# First cook on V.C. grill



## Captain Morgan (Mar 30, 2005)

Must Have Pics!  With food on the grill!!!!


----------



## Rob D. (Mar 30, 2005)

Glad you like th V.C. grill, Bob.  I have nothing but good things to say about mine, too.  The only thing I've noticed is that they're pretty thirsty when it comes to fuel consumption, really need to have a spare (full) tank handy.  Did you splurge and buy the cover for it also?

I'll be firing mine (its name is Damien) up tonite for some creole rubbed chicken breasts, nothing special, just for wraps and salads....

Capt., I'll try to remember to take some pics as well, although developing for me is always slightly glacial....

Rob


----------



## Captain Morgan (Mar 30, 2005)

Damien!


----------



## Rob D. (Apr 1, 2005)

VC is Vermont Castings.  They vary in price...Really heavy-duty tops...you can see a model or 2 at home depot...I think the cheapest ones probably go around $450....

Rob


----------



## Captain Morgan (Apr 4, 2005)

Welcome Troy....first, what was the marinade....second, what was the homemade steak sauce....ya can't come around here and tease us like that!  Also, can you give us pictures?


----------



## Nick Prochilo (Apr 4, 2005)

Welcome Troy.

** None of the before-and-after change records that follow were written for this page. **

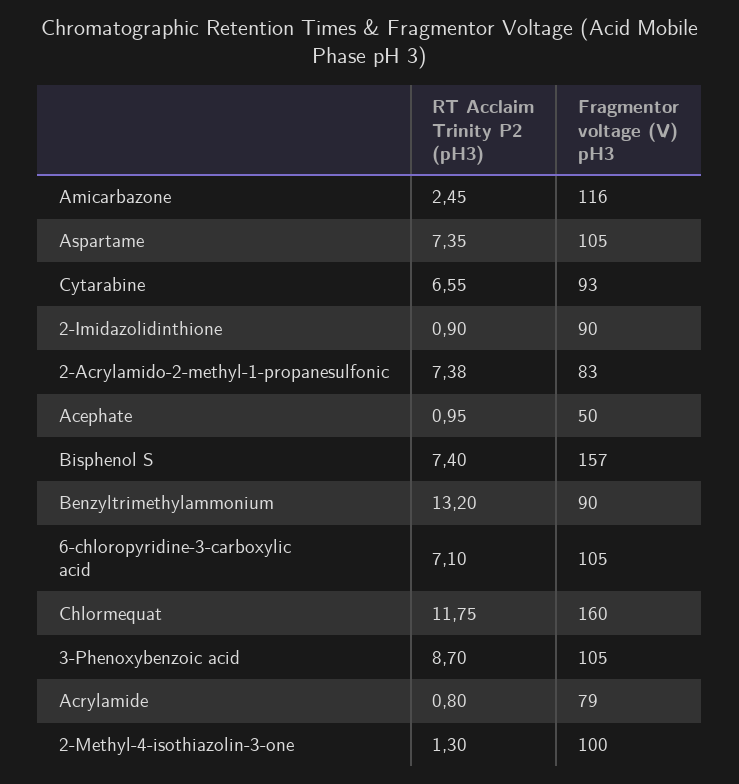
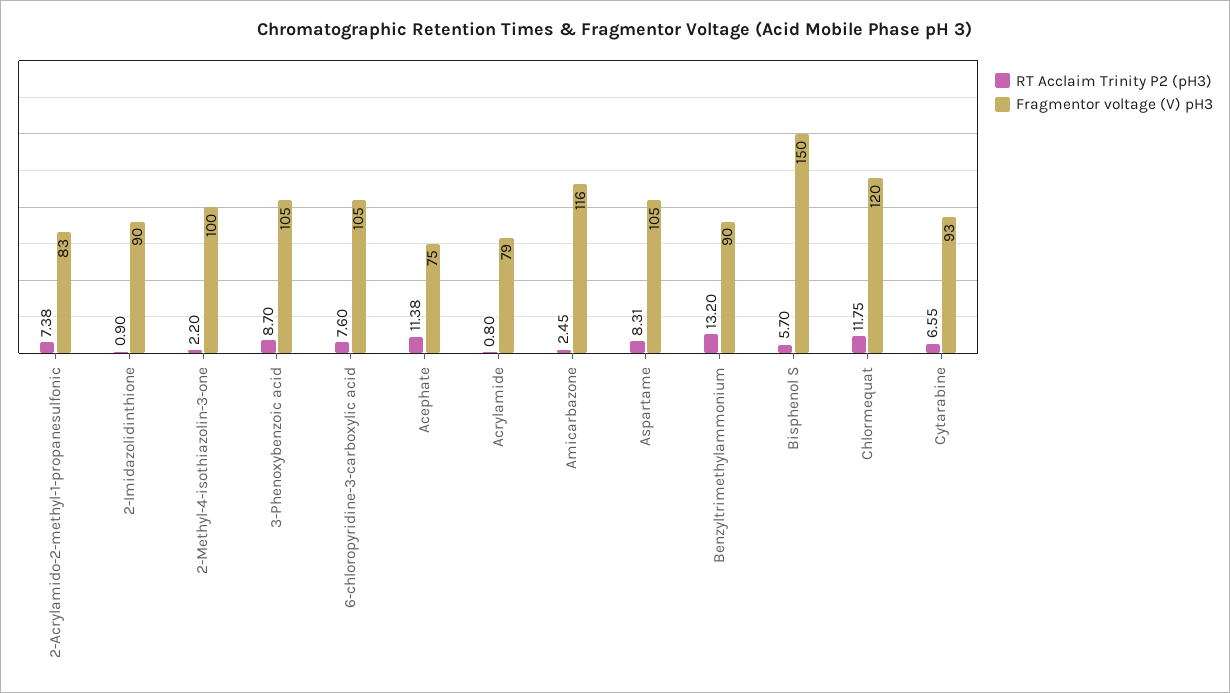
RT Acclaim Trinity P2 (pH3), Aspartame: 7.35 -> 8.31
RT Acclaim Trinity P2 (pH3), Acephate: 0.95 -> 11.38
Fragmentor voltage (V) pH3, Acephate: 50 -> 75
RT Acclaim Trinity P2 (pH3), Bisphenol S: 7.4 -> 5.7
Fragmentor voltage (V) pH3, Bisphenol S: 157 -> 150
RT Acclaim Trinity P2 (pH3), 6-chloropyridine-3-carboxylic acid: 7.1 -> 7.6
Fragmentor voltage (V) pH3, Chlormequat: 160 -> 120
RT Acclaim Trinity P2 (pH3), 2-Methyl-4-isothiazolin-3-one: 1.3 -> 2.2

Reciepes look good expecially the mushroom one. Thanks for the info.


----------



## Finney (Apr 5, 2005)

Let me start by saying "I never do it", but...
 I recently read (or saw) that you should remove the 'gills' from portabellos.
Let me end by repeating,  "I never do it".


----------



## Nick Prochilo (Apr 5, 2005)

I never do either. Let me repeat, I never do either. ;-)


----------



## Rob D. (Apr 5, 2005)

Welcome Troy!  That steak sauce looks pretty tasty....Glad you like the V.C. grill, tough to beat, unless your tanks are empty, like I found out last week after a night of beer drinking and dart league.  Fired up the smokey joe w/some lump, so it wasn't all bad....

Rob  (V.C. owners unite!!)


----------